In the tutorial you have learned about features of language and music used in comparative research, and about variation across languages and musics. By studying some specific examples, you have seen that both languages and musical traditions are transmitted culturally, and are subject to a process of cultural evolution. In this final section of the computer lab, you will use the methods that we saw for phylogenetic tree reconstruction in the previous sections to reconstruct the cultural evolutionary history of languages.

You will need the file language_data.Rdata from the lab-evolution-reconstruction folder, and you will also need to have the packages ape and phangorn installed.

Open the provided file answers_phylogeny_language.R in the script editor (click File > Open File… in RStudio). Add all the code in this section to your Script. We preprocessed the dataset for you so it can be loaded into R. To do this, type the following:

load('language_data.Rdata')

This will create an object called mydata containing the dataset. You can check the languages in the data by typing names(mydata) in the Console. Load the packages ape and phangorn using:

library(ape)
library(phangorn)
  • Choose a subset of the list of languages. We will initially build a phylogenetic tree of this subset. Define your subset with the subset function. For instance, if you want to select language 40, 41, 42, 58 and 60 you type:
mysubset <- subset(mydata, c(40:42,58,60))

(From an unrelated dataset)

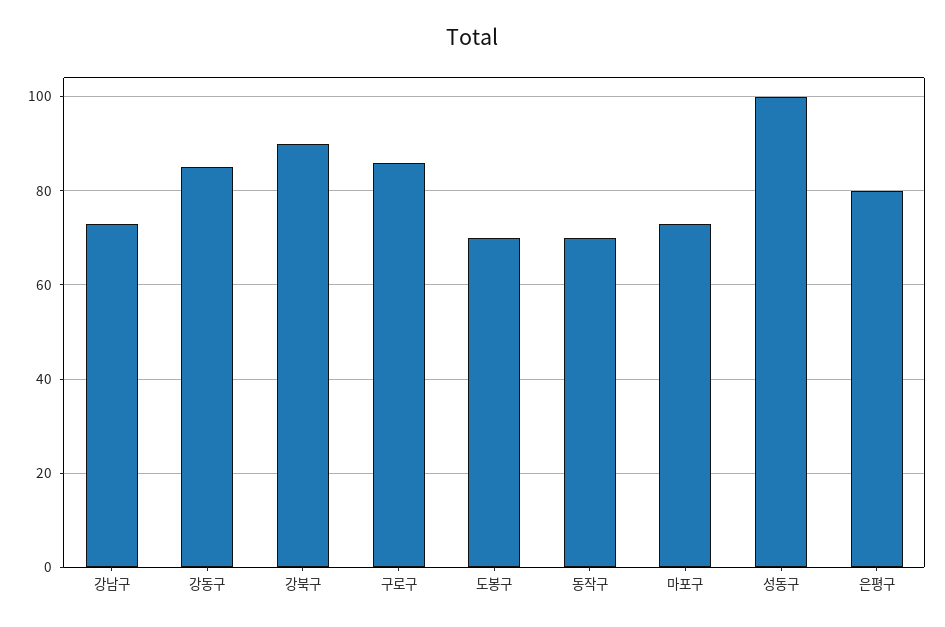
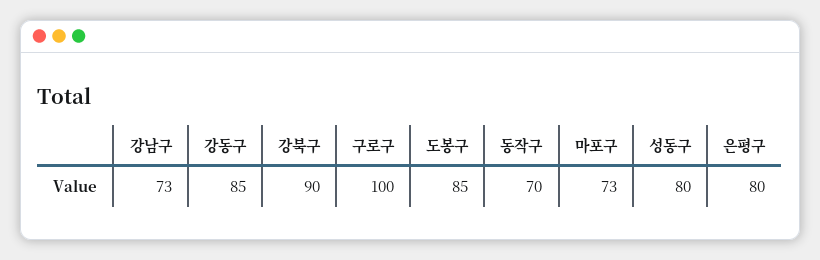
구로구: 85 -> 100
도봉구: 70 -> 85
성동구: 100 -> 80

Create a distance matrix of your subset, by letting the computer count the number of feature values that differ between two languages (“hamming distance”):

distance_matrix <- dist.hamming(mysubset)
  • Pick your favourite clustering algorithm and method and generate a tree, for instance:
tree <- upgma(distance_matrix, method='ward.D')
  • Plot your tree:
plot(tree, use.edge.length=FALSE, cex=2)
  • Do the same thing for the entire dataset (you might want to adapt the cex parameter, that sets the fontsize of the plot). Be aware of the influence the clustering algorithm and method for computing the distances between clusters can have.

  • What are the nine main language families you can distinguish within the Indo-European family, and in which regions of the world are they spoken (before colonial times)?

  1. The command matrix(x, height, width) command transforms a vector x into a matrix with height height and width width

  2. x[i,] accesses the ith row of the matrix x, which in our case thus corresponds with the ith member of our population 

  3. We first draw 100 random numbers between 1 and 100 (repetitions possible). If population member 2 has a very high fitness, it will have a very high chance of being drawn. Then we use the drawn numbers to create a new population of the members corresponding to the numbers. 

  4. An algorithm is a description of a series of steps to do arrive at a certain end result or perform a calculation. Algorithms can for example be implemented by a computer program.